Los mismos bizantinos despreciaban el peligro que representaban los árabes, quienes, a principios del siglo VII, ya eran una amenaza para las fronteras meridionales. En la Cronografía de Teófano se narra que un eunuco, llegado a Damasco con mucho dinero, fue rodeado por los beduinos aliados que le exigían el subsidio estipulado por la defensa de la región. El funcionario, contrariado, les respondió: “Si el emperador no tiene casi dinero para pagar a sus soldados, ¿cómo vamos a darlo a estos perros?”. Pronto aquellos “perros” serían una grave amenaza para el imperio.

La Revelación

En esta agitada y confusa época, Mahoma creció entre ayunos y tahannuth. Durante estos retiros, el futuro profeta probablemente buscó un camino, una vía de salida a su conflicto interior.

La idea de seguir la fe paterna resultaba atrayente, la costumbre lo ligaba con el politeísmo: un antiguo libro, El libro de los ídolos, de Hisam ibn Muhammad ibn al-Kalbi, explica que el joven Profeta había participado junto con su tío en una ceremonia religiosa en honor a al-‘Uzzà, diosa a la que habría sacrificado una oveja. Pero un sentimiento monoteísta más profundo e impetuoso lo impulsaba a nuevos caminos, hacia la recuperación de la fe en Alá que las gentes del desierto estaban olvidando.

El sufrimiento personal debía de haber llegado a un nivel insoportable cuando, a la edad de cuarenta años (un número de gran simbolismo entre los semitas), se le apareció el arcángel Gabriel, quien le ordenó: “En el nombre de Dios, el Clemente, el Misericordioso. ¡Predica en el nombre de tu Señor, que te ha creado! Ha creado el hombre a partir de un coágulo de sangre ¡Predica! Porque tu Señor es Generoso...”. Así comienza la azora Del coágulo de sangre (XCVI), la primera que fue revelada a Mahoma. Aterrorizado y solo en aquellos desolados parajes, cedió a su primer impulso y huyó. De camino a casa, escuchó de nuevo una voz: “Oh Mahoma, túeres el mensajero de Dios y yo soy Gabriel”. Ésa fue la “noche del Poder”, el inicio de la misión del Profeta. Las dudas le asaltaban: ¿era la voz de uno de los seres fantásticos que habitaban el desierto, los ginn? ¿Le había hablado un demonio? ¿Se había convertido en uno de tantos magos, sahir, que proliferaban en la Arabia preislámica?

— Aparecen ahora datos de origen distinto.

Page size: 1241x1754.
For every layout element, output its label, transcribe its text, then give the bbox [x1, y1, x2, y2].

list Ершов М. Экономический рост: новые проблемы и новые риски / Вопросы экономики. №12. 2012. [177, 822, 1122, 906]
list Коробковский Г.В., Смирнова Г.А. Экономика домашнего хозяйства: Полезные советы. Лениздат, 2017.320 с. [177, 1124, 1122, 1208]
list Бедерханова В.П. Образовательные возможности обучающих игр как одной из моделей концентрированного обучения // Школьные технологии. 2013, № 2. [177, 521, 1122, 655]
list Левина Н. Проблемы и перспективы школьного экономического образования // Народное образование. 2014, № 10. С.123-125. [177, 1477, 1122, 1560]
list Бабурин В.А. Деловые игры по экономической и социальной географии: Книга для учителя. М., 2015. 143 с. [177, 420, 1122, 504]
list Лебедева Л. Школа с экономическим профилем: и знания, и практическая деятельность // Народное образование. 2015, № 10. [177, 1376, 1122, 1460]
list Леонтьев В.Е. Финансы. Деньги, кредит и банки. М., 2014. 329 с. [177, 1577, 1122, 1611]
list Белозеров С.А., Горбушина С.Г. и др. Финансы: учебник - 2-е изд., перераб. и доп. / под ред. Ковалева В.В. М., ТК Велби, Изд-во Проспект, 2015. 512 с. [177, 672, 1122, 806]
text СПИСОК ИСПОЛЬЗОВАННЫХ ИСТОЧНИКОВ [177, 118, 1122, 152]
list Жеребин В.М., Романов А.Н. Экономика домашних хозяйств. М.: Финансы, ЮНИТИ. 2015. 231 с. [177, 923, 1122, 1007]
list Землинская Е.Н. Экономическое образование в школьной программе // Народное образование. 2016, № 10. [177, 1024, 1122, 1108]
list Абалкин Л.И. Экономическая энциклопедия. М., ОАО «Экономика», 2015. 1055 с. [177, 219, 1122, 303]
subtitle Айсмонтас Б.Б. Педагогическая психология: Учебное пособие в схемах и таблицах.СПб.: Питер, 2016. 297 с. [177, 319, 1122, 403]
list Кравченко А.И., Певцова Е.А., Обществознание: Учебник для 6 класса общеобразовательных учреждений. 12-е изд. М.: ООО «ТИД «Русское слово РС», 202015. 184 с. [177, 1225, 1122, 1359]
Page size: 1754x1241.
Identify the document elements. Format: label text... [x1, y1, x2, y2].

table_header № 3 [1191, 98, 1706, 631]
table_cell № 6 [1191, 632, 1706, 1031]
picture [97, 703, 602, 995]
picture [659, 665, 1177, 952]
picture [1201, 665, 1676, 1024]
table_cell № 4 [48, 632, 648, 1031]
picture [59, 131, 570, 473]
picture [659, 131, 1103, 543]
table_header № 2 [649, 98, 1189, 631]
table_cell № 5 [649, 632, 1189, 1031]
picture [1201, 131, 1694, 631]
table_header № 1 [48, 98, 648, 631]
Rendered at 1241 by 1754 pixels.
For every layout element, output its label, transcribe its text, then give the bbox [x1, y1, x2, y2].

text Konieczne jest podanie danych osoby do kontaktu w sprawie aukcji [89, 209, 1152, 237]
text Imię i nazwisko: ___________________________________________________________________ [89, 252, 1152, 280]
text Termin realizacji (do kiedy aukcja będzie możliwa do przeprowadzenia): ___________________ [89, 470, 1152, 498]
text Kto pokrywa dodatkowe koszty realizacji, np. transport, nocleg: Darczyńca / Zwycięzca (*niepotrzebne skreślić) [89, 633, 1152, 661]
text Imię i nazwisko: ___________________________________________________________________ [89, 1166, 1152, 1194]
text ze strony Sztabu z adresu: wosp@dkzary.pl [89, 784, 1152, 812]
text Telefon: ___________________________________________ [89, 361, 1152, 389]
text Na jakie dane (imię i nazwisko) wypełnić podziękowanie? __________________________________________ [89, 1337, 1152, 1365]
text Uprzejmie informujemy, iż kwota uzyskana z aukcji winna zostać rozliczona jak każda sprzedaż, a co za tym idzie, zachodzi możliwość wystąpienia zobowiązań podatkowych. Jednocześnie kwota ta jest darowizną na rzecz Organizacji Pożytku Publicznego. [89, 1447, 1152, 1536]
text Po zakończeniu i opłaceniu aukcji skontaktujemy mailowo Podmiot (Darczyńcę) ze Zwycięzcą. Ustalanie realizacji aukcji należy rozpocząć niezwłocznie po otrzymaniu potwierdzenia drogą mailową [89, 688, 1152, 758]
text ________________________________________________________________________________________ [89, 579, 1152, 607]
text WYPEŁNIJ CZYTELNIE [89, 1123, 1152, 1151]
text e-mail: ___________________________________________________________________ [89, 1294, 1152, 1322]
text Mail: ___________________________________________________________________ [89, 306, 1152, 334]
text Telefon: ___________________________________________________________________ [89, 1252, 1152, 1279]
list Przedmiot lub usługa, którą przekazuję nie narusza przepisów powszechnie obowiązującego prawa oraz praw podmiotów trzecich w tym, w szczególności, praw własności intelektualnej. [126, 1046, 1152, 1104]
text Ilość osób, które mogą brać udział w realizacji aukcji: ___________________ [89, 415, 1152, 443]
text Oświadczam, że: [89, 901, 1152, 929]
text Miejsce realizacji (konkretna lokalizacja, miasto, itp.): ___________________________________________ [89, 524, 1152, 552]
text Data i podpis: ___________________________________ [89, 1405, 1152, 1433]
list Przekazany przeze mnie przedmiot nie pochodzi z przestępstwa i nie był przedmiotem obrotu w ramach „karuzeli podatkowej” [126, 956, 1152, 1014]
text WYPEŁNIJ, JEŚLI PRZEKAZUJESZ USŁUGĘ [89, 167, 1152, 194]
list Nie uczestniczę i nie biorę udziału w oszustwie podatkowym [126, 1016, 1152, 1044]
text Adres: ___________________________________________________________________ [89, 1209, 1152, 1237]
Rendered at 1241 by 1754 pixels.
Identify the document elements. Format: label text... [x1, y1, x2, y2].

En casa, Jadiya lo tranquilizó al creer todo lo que explicaba. Además, hizo llamar a su primo Waraqa, hanif experto en cuestiones de religión. Éste le escuchó atentamente, reflexionó durante largo tiempo y concluyó que la terrible experiencia de Mahoma era propia de un profeta. Las visiones y las dudas continuaron, pero poco a poco Mahoma se fue habituando y ganando confianza.